The establishment of non-ionising imaging procedures for determining skeletal maturity is also a priority in forensic age estimation research. In the fields in which skeletal age estimation has been applied so far, the minimisation of radiation exposure required for application to human beings could be met using these methods. Only with them, the use of crucial maturity indicators becomes possible in legal proceedings without a basis for authorising X-ray examinations for the purpose of age estimation. As a radiation-free examination technology, sonography is one of the low-risk imaging procedures that do not require any radiation protection measures or instructions. Furthermore, ultrasound examinations can be performed rapidly and deliver the desired sectional view in real time. Suitable sonography devices occasion relatively low acquisition and operating costs [33]. Not least because of that, they are generally available. The limitations of ultrasound include its operator dependence, the likely lower intrarater and interrater reliability of assessment, and the difficulties with standardisation of documentation and imaging transfer. Therefore, an investigator must have sufficient experience in the field of skeletal sonography and in assessing the degree of ossification of the medial clavicular epiphyseal cartilage. In practical application, the sonographic evaluation of apophyseal ossification of the iliac crest should be completed by a physical examination to increase the diagnostic accuracy and to improve the identification of any relevant developmental disorders.

So far, only a few studies on the applicability of skeletal sonography in forensic age diagnostics are available [24, 33]. With regard to the development of the iliac crest apophysis, there are no forensically useable reference data. Within the scope of the present pilot study, the suitability of ultrasound diagnostics for determining this maturity indicator in criminal, civil and asylum proceedings was studied for the first time.

In order to determine the critical percentage of the sonographically representable apophysis within the total expanse of the iliac crest for staging according to Risser, it is necessary to determine the anatomic points of orientation (ASIS and PSIS) by palpatory means.

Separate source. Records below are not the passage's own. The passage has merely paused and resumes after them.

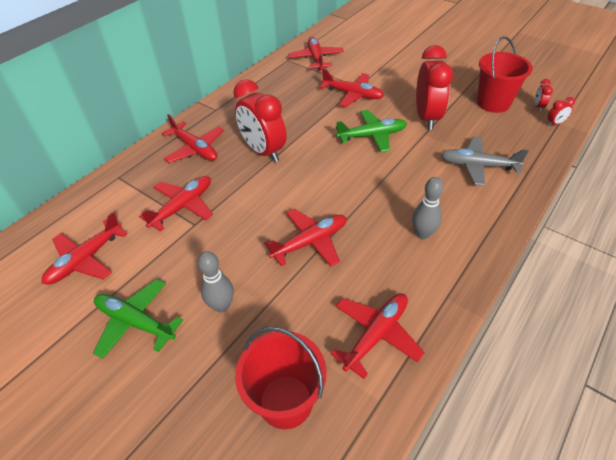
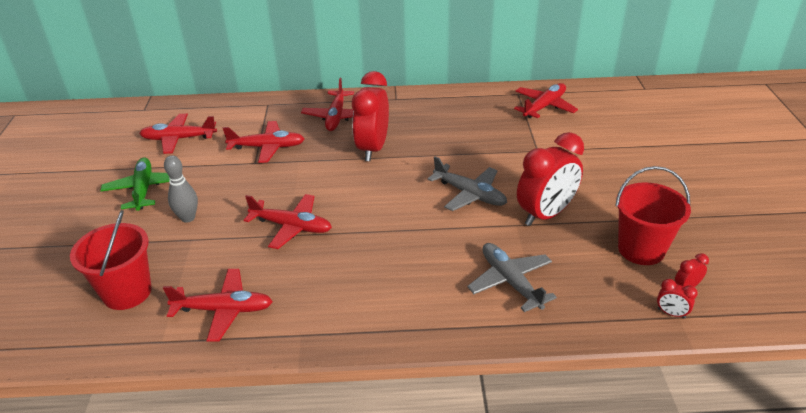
camera: 50 degrees right, 10 degrees down
red plane [320,68,384,107] -> none
green plane [336,110,407,152] -> grey plane [427,156,507,211]
grey bowling pin [412,177,444,239] -> none

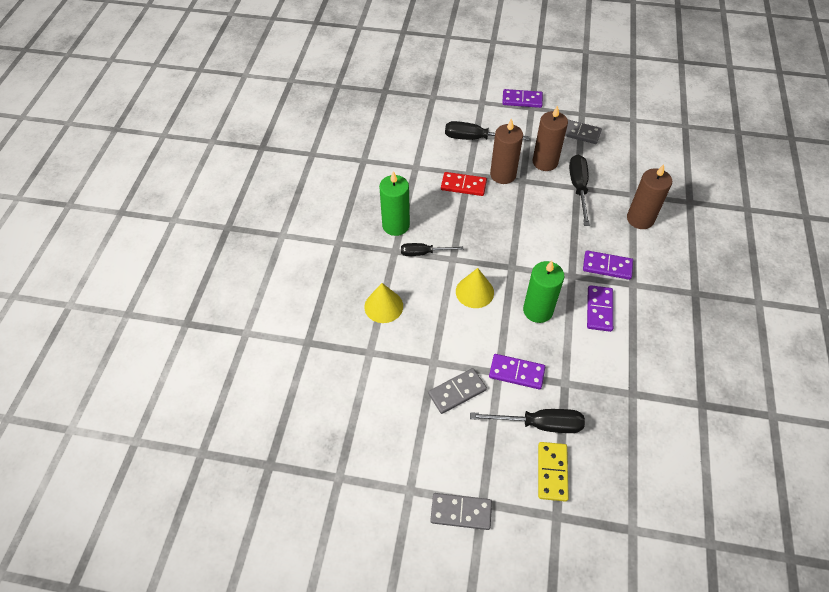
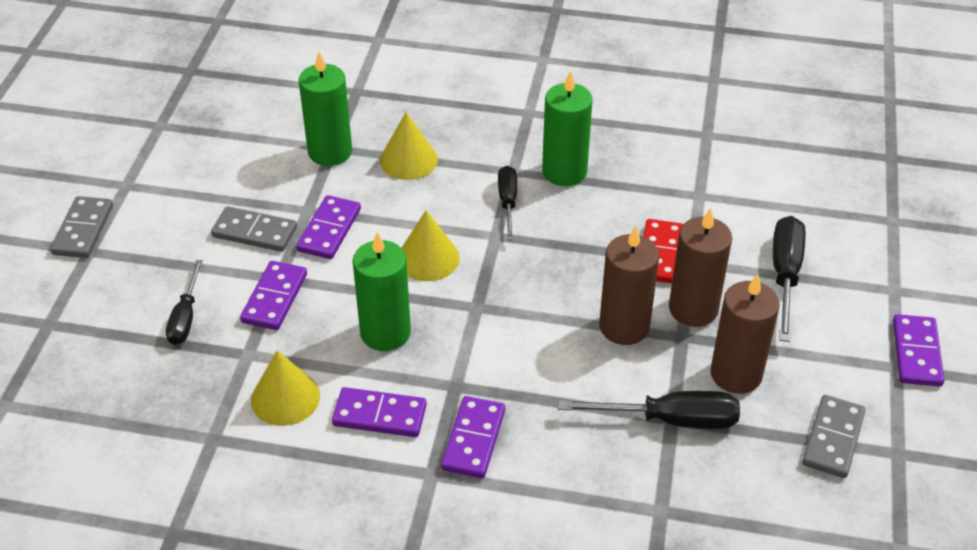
camera: 90 degrees right, 10 degrees down
grey domino [428,368,487,414] -> grey domino turned 45 degrees counterclockwise [211,206,297,252]
black screwdriver [470,409,585,433] -> black screwdriver [166,260,203,345], size x0.66
yellow domino [538,442,569,502] -> none
brown candle [627,164,672,229] -> brown candle moved to [599,226,659,345]
none -> yellow cone [251,350,320,426]
none -> purple domino [296,195,361,259]
none -> green candle [299,52,352,166]

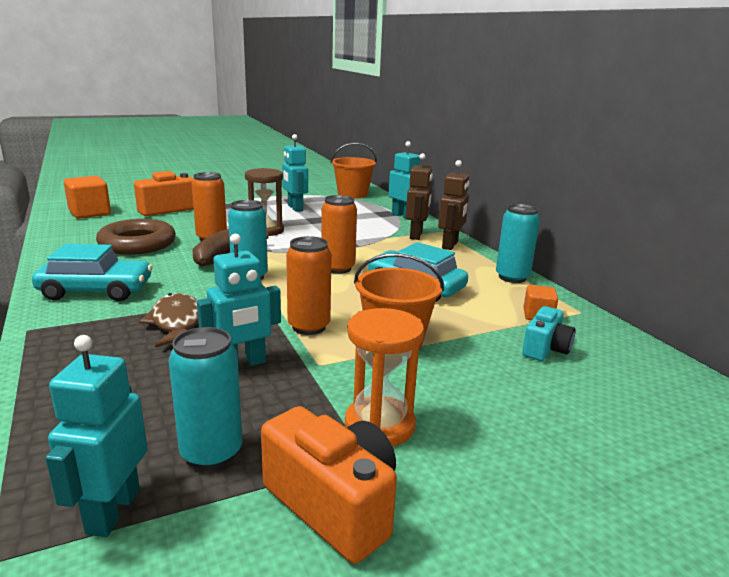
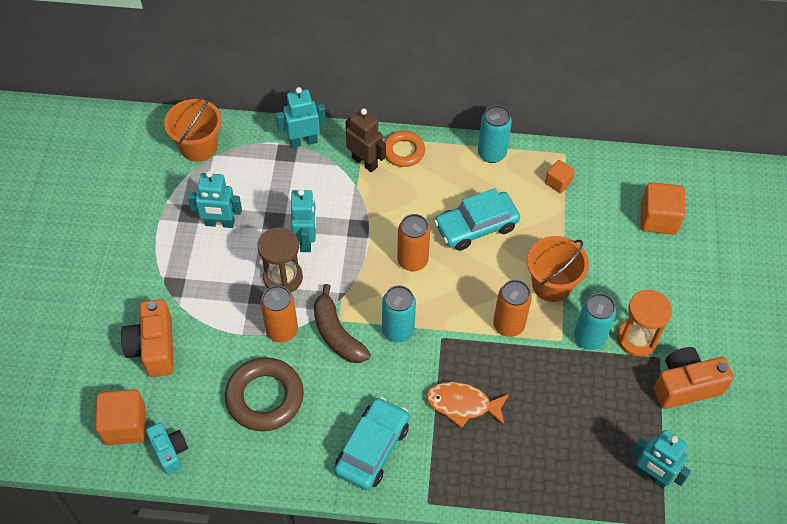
camera: 60 degrees left, 35 degrees up
brown fish [139,293,198,348] -> orange fish [426,382,509,428]
turquoise can [169,327,242,470] -> turquoise can moved to [574,293,616,350]
turquoise robot [197,234,281,369] -> turquoise robot moved to [291,189,316,252]
brown robot [438,160,469,250] -> orange ring [384,131,425,167]
turquoise camera [522,306,576,361] -> turquoise camera moved to [146,423,188,475]
none -> orange cube [641,182,685,235]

In particular, the differentiation between Risser stages III and IV may cause significant problems in cases where the PSIS is insufficiently defined [7, 37]. Moreover, contrary to other reports, the apophysis of the iliac crest is formed from two separate secondary ossification centres according to the findings of several authors [11, 35]. These considerations prompted us to assess the sonomorphologically determined apophyseal stage of maturity in accordance with the staging of clavicular ossification laid down by Schulz et al. [33], which is independent of size.

A direct comparison of the median chronological age that we established with the values calculated in various radiographic studies [1, 8, 34, 36, 39] is out of question due to overlaps of the differently defined stages of apophyseal ossification of the iliac crest. However, in consideration of the deviating methodological approach, diverging results are on the whole to be expected. For forensic age diagnostics in living individuals, the earliest possible points in time, at which the ossification stages appear, are of tremendous importance. The age minima established within the scope of the present study indicate the possibility of a valid and efficient diagnosis of the legally decisive age of 14 years, as well as the age of 16 years, which is relevant in asylum proceedings. The obtained results should be checked in a larger number of cases.